> Revocation is an emergency measure, not a routine one. That's ok.
Rather the opposite: revocation is the one time it actually matters, so your infrastructure shouldn't come to a grinding halt when it happens!
Let's say a party like LetsEncrypt needs to do a mass revocation of all certificates. Unlikely, but it has happened before. This is going to instantly blow up the CRL from perhaps a few thousand to 700 million entries. Force every browser to download that regularly and you've essentially accidentally created a DDoS on LetsEncrypt's CRL service.
And how do you want the browser to respond? Fail-closed and you've just created a method to take 80% of the internet offline by DDoSing a single service, fail-open and you've just created a method for an attacker to bypass certificate revocation entirely.
With critical infrastructure like this you can't get away with only thinking about the happy path. It should always work - even in emergencies.
> fail-open and you've just created a method for an attacker to bypass certificate revocation entirely
I generally agree about the rest but isn't what you suggest there sufficiently disproportionate to fall well outside the threat model? It buys only a limited window of opportunity in a very specific scenario while painting a neon target on your back. I feel like it's vaguely akin to worrying about a military checkpoint failing open when hit with a 30k lb bomb.
+++
Which quantities written with digits appear in the discussion of certificate revocation above?

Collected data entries
+++
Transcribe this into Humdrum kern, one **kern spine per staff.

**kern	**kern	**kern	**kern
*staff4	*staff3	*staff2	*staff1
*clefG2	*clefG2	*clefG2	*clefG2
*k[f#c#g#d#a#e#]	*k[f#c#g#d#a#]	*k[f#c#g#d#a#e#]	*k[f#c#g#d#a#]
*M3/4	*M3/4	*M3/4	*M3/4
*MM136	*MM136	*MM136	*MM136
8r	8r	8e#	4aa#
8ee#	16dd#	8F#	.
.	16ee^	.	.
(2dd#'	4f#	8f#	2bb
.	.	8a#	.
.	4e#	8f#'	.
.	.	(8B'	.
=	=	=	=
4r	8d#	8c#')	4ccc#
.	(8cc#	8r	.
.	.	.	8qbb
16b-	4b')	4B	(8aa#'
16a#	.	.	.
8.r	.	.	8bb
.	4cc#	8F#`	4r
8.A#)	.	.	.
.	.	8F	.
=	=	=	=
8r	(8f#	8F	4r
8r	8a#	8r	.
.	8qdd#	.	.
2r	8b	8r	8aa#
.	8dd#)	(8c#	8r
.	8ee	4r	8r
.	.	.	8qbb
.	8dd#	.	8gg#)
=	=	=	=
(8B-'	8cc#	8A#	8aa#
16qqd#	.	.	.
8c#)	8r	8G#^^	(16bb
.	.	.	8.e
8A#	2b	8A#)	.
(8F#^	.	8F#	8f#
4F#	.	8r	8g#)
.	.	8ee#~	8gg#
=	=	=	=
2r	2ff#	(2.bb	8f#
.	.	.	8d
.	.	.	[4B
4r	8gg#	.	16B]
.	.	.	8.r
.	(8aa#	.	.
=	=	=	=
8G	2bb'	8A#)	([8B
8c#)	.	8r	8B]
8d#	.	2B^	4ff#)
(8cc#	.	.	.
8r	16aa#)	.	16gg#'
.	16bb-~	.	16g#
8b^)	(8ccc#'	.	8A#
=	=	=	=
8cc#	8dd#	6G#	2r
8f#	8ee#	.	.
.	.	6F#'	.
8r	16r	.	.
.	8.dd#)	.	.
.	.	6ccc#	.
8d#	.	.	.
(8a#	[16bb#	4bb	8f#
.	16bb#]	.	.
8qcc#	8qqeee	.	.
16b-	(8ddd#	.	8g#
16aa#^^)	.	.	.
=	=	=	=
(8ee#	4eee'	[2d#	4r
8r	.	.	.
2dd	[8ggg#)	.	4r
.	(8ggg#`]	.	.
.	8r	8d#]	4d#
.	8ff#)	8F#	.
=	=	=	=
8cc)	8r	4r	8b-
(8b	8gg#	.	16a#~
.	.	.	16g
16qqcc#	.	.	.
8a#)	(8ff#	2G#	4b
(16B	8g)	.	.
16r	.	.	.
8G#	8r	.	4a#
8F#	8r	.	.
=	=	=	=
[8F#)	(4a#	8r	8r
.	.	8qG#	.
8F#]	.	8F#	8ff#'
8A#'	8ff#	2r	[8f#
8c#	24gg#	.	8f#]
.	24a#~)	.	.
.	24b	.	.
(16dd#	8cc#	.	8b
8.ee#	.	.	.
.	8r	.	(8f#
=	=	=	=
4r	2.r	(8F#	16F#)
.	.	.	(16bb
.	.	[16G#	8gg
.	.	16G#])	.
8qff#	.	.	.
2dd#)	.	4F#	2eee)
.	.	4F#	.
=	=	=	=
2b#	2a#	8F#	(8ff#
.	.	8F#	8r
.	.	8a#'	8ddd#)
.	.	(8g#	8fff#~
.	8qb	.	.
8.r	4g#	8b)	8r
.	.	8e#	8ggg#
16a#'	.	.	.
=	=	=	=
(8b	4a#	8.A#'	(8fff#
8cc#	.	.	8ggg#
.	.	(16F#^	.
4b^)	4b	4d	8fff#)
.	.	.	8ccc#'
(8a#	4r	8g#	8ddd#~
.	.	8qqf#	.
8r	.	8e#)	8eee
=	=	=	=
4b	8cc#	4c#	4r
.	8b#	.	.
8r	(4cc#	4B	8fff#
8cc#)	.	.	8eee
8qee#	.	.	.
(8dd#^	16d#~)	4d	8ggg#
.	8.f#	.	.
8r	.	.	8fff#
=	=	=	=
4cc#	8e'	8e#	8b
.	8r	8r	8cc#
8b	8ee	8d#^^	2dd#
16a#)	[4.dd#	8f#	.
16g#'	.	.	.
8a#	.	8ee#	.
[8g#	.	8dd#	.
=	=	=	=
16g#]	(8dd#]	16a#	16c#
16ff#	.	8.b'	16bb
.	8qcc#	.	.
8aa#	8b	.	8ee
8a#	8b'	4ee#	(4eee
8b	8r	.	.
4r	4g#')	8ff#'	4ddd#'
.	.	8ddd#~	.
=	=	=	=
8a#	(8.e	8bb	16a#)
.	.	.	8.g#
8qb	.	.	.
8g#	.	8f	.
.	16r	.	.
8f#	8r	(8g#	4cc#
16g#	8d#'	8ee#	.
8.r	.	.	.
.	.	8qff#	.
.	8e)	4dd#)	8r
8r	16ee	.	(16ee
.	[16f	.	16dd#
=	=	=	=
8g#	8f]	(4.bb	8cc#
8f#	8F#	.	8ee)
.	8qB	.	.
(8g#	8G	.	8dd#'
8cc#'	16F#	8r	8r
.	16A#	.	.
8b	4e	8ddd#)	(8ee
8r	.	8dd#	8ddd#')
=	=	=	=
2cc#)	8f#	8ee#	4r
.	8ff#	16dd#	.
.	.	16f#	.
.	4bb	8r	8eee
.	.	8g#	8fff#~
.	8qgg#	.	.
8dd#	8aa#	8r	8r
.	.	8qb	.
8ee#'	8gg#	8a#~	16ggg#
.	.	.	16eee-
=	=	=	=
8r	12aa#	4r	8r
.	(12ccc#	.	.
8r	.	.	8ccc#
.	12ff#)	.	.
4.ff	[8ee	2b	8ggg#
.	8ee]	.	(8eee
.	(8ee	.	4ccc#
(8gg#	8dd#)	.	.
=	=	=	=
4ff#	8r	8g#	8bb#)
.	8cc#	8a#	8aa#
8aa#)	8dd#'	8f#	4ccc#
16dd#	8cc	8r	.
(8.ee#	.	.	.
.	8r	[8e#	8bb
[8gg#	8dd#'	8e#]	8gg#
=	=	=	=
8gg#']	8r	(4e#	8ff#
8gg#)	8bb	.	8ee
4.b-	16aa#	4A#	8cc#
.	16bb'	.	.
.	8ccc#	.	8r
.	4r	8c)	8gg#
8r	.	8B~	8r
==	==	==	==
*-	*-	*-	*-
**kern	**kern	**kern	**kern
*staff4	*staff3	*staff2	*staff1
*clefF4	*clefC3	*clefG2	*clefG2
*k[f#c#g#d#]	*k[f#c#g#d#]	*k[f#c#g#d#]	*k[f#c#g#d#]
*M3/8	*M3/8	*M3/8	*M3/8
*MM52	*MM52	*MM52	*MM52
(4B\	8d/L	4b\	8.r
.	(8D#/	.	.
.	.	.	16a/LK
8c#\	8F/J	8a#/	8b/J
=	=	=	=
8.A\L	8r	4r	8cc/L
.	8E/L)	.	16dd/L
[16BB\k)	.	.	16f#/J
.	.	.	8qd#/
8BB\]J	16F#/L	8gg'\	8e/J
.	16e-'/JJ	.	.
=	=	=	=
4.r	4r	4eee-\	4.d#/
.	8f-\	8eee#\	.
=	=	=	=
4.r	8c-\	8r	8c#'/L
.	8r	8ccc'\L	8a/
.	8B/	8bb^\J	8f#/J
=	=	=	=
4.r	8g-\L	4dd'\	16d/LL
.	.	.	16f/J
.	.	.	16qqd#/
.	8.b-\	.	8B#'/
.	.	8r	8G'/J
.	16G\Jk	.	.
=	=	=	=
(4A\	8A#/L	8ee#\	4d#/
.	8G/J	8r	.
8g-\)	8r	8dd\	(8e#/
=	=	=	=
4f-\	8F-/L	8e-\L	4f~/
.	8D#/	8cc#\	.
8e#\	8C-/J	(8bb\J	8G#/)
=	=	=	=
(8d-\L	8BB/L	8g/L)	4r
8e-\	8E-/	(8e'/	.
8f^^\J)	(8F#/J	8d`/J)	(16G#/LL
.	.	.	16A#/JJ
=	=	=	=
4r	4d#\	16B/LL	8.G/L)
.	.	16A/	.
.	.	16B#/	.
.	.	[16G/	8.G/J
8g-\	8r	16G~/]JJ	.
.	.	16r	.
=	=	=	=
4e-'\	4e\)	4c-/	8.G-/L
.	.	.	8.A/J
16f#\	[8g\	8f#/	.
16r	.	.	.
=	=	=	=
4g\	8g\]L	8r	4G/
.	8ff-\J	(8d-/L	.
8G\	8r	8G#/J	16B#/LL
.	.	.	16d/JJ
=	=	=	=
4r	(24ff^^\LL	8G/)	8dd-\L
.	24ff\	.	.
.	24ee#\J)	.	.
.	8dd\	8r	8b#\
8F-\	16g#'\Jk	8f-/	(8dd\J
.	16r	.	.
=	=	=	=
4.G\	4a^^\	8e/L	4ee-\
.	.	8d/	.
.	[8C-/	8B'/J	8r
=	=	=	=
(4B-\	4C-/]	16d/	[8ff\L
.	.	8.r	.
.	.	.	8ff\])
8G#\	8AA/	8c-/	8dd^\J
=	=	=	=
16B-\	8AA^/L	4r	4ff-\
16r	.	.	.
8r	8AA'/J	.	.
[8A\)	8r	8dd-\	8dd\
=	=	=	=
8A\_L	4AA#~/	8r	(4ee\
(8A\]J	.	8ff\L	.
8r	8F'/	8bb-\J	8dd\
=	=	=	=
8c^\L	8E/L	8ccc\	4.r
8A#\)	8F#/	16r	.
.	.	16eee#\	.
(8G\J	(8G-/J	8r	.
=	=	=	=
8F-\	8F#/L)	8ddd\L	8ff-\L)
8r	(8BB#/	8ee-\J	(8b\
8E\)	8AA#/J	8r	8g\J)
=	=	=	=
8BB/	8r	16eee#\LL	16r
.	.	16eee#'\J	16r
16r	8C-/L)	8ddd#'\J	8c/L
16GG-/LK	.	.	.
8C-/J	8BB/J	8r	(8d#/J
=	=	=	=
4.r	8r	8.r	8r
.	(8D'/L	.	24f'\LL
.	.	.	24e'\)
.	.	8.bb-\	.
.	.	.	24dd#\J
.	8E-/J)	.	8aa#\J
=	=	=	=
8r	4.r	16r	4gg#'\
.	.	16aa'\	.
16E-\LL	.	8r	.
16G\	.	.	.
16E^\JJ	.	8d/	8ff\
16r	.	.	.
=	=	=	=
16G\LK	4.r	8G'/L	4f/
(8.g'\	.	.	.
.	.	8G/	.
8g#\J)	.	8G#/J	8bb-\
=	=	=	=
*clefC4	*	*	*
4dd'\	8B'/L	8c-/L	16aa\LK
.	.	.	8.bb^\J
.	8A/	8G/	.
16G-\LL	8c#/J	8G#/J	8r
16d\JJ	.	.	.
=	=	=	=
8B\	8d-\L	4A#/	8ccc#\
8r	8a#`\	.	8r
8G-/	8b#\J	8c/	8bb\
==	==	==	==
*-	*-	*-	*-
+++
Finished exercise =>
- 700 million (entries in the CRL)
- 80% (of the internet)
- 30k lb (bomb)